WHAT NEEDS TO BE DONE - Convert the listing below into a Markdown table with two columns, Row and Line. Number each line in order and leave out blank lines.
-------
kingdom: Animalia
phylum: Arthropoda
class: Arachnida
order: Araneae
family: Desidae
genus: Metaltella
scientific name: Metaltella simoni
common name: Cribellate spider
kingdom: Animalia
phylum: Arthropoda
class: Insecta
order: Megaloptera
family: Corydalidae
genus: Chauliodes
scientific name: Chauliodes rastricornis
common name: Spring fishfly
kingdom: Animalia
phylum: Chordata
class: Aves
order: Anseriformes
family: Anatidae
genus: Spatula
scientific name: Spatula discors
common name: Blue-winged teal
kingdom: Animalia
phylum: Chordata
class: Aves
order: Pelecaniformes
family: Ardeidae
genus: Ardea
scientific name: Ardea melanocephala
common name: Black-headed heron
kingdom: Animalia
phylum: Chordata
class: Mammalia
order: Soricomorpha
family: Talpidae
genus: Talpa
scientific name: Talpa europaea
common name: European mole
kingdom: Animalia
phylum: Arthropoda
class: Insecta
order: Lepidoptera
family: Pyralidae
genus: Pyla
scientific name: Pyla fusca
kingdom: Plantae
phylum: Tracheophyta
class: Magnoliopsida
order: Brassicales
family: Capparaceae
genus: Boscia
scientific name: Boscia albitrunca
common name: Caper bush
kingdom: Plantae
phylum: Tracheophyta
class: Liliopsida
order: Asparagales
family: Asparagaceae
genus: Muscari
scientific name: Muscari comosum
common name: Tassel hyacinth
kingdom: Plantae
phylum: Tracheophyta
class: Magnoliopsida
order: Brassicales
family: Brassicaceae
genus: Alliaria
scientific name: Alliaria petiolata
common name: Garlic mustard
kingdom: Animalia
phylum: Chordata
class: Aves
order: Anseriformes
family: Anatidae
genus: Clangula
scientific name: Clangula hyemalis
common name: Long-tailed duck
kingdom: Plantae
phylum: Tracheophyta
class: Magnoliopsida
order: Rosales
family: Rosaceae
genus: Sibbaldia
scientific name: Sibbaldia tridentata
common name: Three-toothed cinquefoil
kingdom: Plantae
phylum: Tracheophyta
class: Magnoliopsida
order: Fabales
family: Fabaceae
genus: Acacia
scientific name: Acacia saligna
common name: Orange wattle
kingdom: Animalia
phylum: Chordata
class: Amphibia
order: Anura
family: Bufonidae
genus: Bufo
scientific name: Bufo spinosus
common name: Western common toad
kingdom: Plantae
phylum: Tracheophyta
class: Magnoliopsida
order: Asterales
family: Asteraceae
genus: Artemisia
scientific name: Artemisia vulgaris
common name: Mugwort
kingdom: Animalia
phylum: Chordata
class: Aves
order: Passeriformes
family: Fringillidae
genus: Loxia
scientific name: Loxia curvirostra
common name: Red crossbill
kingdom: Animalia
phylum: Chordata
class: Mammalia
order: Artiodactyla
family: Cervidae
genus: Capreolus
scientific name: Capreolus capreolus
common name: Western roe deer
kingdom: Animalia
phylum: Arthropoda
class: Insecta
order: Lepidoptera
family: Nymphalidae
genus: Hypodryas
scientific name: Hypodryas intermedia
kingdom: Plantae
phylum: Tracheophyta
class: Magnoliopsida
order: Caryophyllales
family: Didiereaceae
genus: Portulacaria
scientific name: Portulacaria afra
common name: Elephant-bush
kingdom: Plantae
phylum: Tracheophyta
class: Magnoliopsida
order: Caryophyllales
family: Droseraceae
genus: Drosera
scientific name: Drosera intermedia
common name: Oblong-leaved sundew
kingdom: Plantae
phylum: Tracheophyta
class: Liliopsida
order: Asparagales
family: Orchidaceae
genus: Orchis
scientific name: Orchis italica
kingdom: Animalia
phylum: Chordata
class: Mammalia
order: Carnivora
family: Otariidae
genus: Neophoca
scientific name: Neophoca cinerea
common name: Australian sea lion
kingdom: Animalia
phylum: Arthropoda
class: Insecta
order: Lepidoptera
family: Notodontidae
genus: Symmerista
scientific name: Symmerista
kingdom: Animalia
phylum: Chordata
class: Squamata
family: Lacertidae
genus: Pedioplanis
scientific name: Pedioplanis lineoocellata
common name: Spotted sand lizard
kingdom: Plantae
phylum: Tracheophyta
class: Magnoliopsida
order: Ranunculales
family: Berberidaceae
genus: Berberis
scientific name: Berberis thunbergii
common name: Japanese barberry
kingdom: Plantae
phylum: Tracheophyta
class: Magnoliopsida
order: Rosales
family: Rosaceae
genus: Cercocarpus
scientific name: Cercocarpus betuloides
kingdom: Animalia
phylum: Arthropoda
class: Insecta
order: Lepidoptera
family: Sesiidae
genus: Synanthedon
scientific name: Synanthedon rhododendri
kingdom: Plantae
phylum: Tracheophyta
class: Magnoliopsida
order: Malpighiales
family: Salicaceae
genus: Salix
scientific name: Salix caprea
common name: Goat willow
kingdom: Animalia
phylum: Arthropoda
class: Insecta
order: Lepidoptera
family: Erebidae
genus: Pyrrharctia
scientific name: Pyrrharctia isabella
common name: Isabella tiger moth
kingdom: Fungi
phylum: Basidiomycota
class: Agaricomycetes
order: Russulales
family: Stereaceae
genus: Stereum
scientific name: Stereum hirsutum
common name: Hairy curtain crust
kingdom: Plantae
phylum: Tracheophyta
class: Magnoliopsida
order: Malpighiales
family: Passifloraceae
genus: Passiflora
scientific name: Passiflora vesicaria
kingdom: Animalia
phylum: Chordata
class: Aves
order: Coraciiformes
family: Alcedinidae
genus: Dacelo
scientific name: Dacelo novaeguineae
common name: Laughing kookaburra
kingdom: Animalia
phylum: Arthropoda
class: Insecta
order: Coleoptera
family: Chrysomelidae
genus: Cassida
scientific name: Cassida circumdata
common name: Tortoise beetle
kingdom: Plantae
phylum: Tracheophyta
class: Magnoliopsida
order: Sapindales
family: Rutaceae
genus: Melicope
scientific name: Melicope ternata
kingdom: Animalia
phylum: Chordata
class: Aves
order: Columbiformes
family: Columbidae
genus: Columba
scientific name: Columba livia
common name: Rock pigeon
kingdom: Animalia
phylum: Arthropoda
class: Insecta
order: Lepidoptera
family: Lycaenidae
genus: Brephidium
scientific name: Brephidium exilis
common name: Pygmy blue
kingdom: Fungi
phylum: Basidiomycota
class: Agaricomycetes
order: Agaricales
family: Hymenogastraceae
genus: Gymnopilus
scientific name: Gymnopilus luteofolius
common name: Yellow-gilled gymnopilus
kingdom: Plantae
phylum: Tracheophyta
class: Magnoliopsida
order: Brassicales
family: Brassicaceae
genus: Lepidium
-------
CORRECT ANSWER -
| Row | Line |
|---|---|
| 1 | kingdom: Animalia |
| 2 | phylum: Arthropoda |
| 3 | class: Arachnida |
| 4 | order: Araneae |
| 5 | family: Desidae |
| 6 | genus: Metaltella |
| 7 | scientific name: Metaltella simoni |
| 8 | common name: Cribellate spider |
| 9 | kingdom: Animalia |
| 10 | phylum: Arthropoda |
| 11 | class: Insecta |
| 12 | order: Megaloptera |
| 13 | family: Corydalidae |
| 14 | genus: Chauliodes |
| 15 | scientific name: Chauliodes rastricornis |
| 16 | common name: Spring fishfly |
| 17 | kingdom: Animalia |
| 18 | phylum: Chordata |
| 19 | class: Aves |
| 20 | order: Anseriformes |
| 21 | family: Anatidae |
| 22 | genus: Spatula |
| 23 | scientific name: Spatula discors |
| 24 | common name: Blue-winged teal |
| 25 | kingdom: Animalia |
| 26 | phylum: Chordata |
| 27 | class: Aves |
| 28 | order: Pelecaniformes |
| 29 | family: Ardeidae |
| 30 | genus: Ardea |
| 31 | scientific name: Ardea melanocephala |
| 32 | common name: Black-headed heron |
| 33 | kingdom: Animalia |
| 34 | phylum: Chordata |
| 35 | class: Mammalia |
| 36 | order: Soricomorpha |
| 37 | family: Talpidae |
| 38 | genus: Talpa |
| 39 | scientific name: Talpa europaea |
| 40 | common name: European mole |
| 41 | kingdom: Animalia |
| 42 | phylum: Arthropoda |
| 43 | class: Insecta |
| 44 | order: Lepidoptera |
| 45 | family: Pyralidae |
| 46 | genus: Pyla |
| 47 | scientific name: Pyla fusca |
| 48 | kingdom: Plantae |
| 49 | phylum: Tracheophyta |
| 50 | class: Magnoliopsida |
| 51 | order: Brassicales |
| 52 | family: Capparaceae |
| 53 | genus: Boscia |
| 54 | scientific name: Boscia albitrunca |
| 55 | common name: Caper bush |
| 56 | kingdom: Plantae |
| 57 | phylum: Tracheophyta |
| 58 | class: Liliopsida |
| 59 | order: Asparagales |
| 60 | family: Asparagaceae |
| 61 | genus: Muscari |
| 62 | scientific name: Muscari comosum |
| 63 | common name: Tassel hyacinth |
| 64 | kingdom: Plantae |
| 65 | phylum: Tracheophyta |
| 66 | class: Magnoliopsida |
| 67 | order: Brassicales |
| 68 | family: Brassicaceae |
| 69 | genus: Alliaria |
| 70 | scientific name: Alliaria petiolata |
| 71 | common name: Garlic mustard |
| 72 | kingdom: Animalia |
| 73 | phylum: Chordata |
| 74 | class: Aves |
| 75 | order: Anseriformes |
| 76 | family: Anatidae |
| 77 | genus: Clangula |
| 78 | scientific name: Clangula hyemalis |
| 79 | common name: Long-tailed duck |
| 80 | kingdom: Plantae |
| 81 | phylum: Tracheophyta |
| 82 | class: Magnoliopsida |
| 83 | order: Rosales |
| 84 | family: Rosaceae |
| 85 | genus: Sibbaldia |
| 86 | scientific name: Sibbaldia tridentata |
| 87 | common name: Three-toothed cinquefoil |
| 88 | kingdom: Plantae |
| 89 | phylum: Tracheophyta |
| 90 | class: Magnoliopsida |
| 91 | order: Fabales |
| 92 | family: Fabaceae |
| 93 | genus: Acacia |
| 94 | scientific name: Acacia saligna |
| 95 | common name: Orange wattle |
| 96 | kingdom: Animalia |
| 97 | phylum: Chordata |
| 98 | class: Amphibia |
| 99 | order: Anura |
| 100 | family: Bufonidae |
| 101 | genus: Bufo |
| 102 | scientific name: Bufo spinosus |
| 103 | common name: Western common toad |
| 104 | kingdom: Plantae |
| 105 | phylum: Tracheophyta |
| 106 | class: Magnoliopsida |
| 107 | order: Asterales |
| 108 | family: Asteraceae |
| 109 | genus: Artemisia |
| 110 | scientific name: Artemisia vulgaris |
| 111 | common name: Mugwort |
| 112 | kingdom: Animalia |
| 113 | phylum: Chordata |
| 114 | class: Aves |
| 115 | order: Passeriformes |
| 116 | family: Fringillidae |
| 117 | genus: Loxia |
| 118 | scientific name: Loxia curvirostra |
| 119 | common name: Red crossbill |
| 120 | kingdom: Animalia |
| 121 | phylum: Chordata |
| 122 | class: Mammalia |
| 123 | order: Artiodactyla |
| 124 | family: Cervidae |
| 125 | genus: Capreolus |
| 126 | scientific name: Capreolus capreolus |
| 127 | common name: Western roe deer |
| 128 | kingdom: Animalia |
| 129 | phylum: Arthropoda |
| 130 | class: Insecta |
| 131 | order: Lepidoptera |
| 132 | family: Nymphalidae |
| 133 | genus: Hypodryas |
| 134 | scientific name: Hypodryas intermedia |
| 135 | kingdom: Plantae |
| 136 | phylum: Tracheophyta |
| 137 | class: Magnoliopsida |
| 138 | order: Caryophyllales |
| 139 | family: Didiereaceae |
| 140 | genus: Portulacaria |
| 141 | scientific name: Portulacaria afra |
| 142 | common name: Elephant-bush |
| 143 | kingdom: Plantae |
| 144 | phylum: Tracheophyta |
| 145 | class: Magnoliopsida |
| 146 | order: Caryophyllales |
| 147 | family: Droseraceae |
| 148 | genus: Drosera |
| 149 | scientific name: Drosera intermedia |
| 150 | common name: Oblong-leaved sundew |
| 151 | kingdom: Plantae |
| 152 | phylum: Tracheophyta |
| 153 | class: Liliopsida |
| 154 | order: Asparagales |
| 155 | family: Orchidaceae |
| 156 | genus: Orchis |
| 157 | scientific name: Orchis italica |
| 158 | kingdom: Animalia |
| 159 | phylum: Chordata |
| 160 | class: Mammalia |
| 161 | order: Carnivora |
| 162 | family: Otariidae |
| 163 | genus: Neophoca |
| 164 | scientific name: Neophoca cinerea |
| 165 | common name: Australian sea lion |
| 166 | kingdom: Animalia |
| 167 | phylum: Arthropoda |
| 168 | class: Insecta |
| 169 | order: Lepidoptera |
| 170 | family: Notodontidae |
| 171 | genus: Symmerista |
| 172 | scientific name: Symmerista |
| 173 | kingdom: Animalia |
| 174 | phylum: Chordata |
| 175 | class: Squamata |
| 176 | family: Lacertidae |
| 177 | genus: Pedioplanis |
| 178 | scientific name: Pedioplanis lineoocellata |
| 179 | common name: Spotted sand lizard |
| 180 | kingdom: Plantae |
| 181 | phylum: Tracheophyta |
| 182 | class: Magnoliopsida |
| 183 | order: Ranunculales |
| 184 | family: Berberidaceae |
| 185 | genus: Berberis |
| 186 | scientific name: Berberis thunbergii |
| 187 | common name: Japanese barberry |
| 188 | kingdom: Plantae |
| 189 | phylum: Tracheophyta |
| 190 | class: Magnoliopsida |
| 191 | order: Rosales |
| 192 | family: Rosaceae |
| 193 | genus: Cercocarpus |
| 194 | scientific name: Cercocarpus betuloides |
| 195 | kingdom: Animalia |
| 196 | phylum: Arthropoda |
| 197 | class: Insecta |
| 198 | order: Lepidoptera |
| 199 | family: Sesiidae |
| 200 | genus: Synanthedon |
| 201 | scientific name: Synanthedon rhododendri |
| 202 | kingdom: Plantae |
| 203 | phylum: Tracheophyta |
| 204 | class: Magnoliopsida |
| 205 | order: Malpighiales |
| 206 | family: Salicaceae |
| 207 | genus: Salix |
| 208 | scientific name: Salix caprea |
| 209 | common name: Goat willow |
| 210 | kingdom: Animalia |
| 211 | phylum: Arthropoda |
| 212 | class: Insecta |
| 213 | order: Lepidoptera |
| 214 | family: Erebidae |
| 215 | genus: Pyrrharctia |
| 216 | scientific name: Pyrrharctia isabella |
| 217 | common name: Isabella tiger moth |
| 218 | kingdom: Fungi |
| 219 | phylum: Basidiomycota |
| 220 | class: Agaricomycetes |
| 221 | order: Russulales |
| 222 | family: Stereaceae |
| 223 | genus: Stereum |
| 224 | scientific name: Stereum hirsutum |
| 225 | common name: Hairy curtain crust |
| 226 | kingdom: Plantae |
| 227 | phylum: Tracheophyta |
| 228 | class: Magnoliopsida |
| 229 | order: Malpighiales |
| 230 | family: Passifloraceae |
| 231 | genus: Passiflora |
| 232 | scientific name: Passiflora vesicaria |
| 233 | kingdom: Animalia |
| 234 | phylum: Chordata |
| 235 | class: Aves |
| 236 | order: Coraciiformes |
| 237 | family: Alcedinidae |
| 238 | genus: Dacelo |
| 239 | scientific name: Dacelo novaeguineae |
| 240 | common name: Laughing kookaburra |
| 241 | kingdom: Animalia |
| 242 | phylum: Arthropoda |
| 243 | class: Insecta |
| 244 | order: Coleoptera |
| 245 | family: Chrysomelidae |
| 246 | genus: Cassida |
| 247 | scientific name: Cassida circumdata |
| 248 | common name: Tortoise beetle |
| 249 | kingdom: Plantae |
| 250 | phylum: Tracheophyta |
| 251 | class: Magnoliopsida |
| 252 | order: Sapindales |
| 253 | family: Rutaceae |
| 254 | genus: Melicope |
| 255 | scientific name: Melicope ternata |
| 256 | kingdom: Animalia |
| 257 | phylum: Chordata |
| 258 | class: Aves |
| 259 | order: Columbiformes |
| 260 | family: Columbidae |
| 261 | genus: Columba |
| 262 | scientific name: Columba livia |
| 263 | common name: Rock pigeon |
| 264 | kingdom: Animalia |
| 265 | phylum: Arthropoda |
| 266 | class: Insecta |
| 267 | order: Lepidoptera |
| 268 | family: Lycaenidae |
| 269 | genus: Brephidium |
| 270 | scientific name: Brephidium exilis |
| 271 | common name: Pygmy blue |
| 272 | kingdom: Fungi |
| 273 | phylum: Basidiomycota |
| 274 | class: Agaricomycetes |
| 275 | order: Agaricales |
| 276 | family: Hymenogastraceae |
| 277 | genus: Gymnopilus |
| 278 | scientific name: Gymnopilus luteofolius |
| 279 | common name: Yellow-gilled gymnopilus |
| 280 | kingdom: Plantae |
| 281 | phylum: Tracheophyta |
| 282 | class: Magnoliopsida |
| 283 | order: Brassicales |
| 284 | family: Brassicaceae |
| 285 | genus: Lepidium |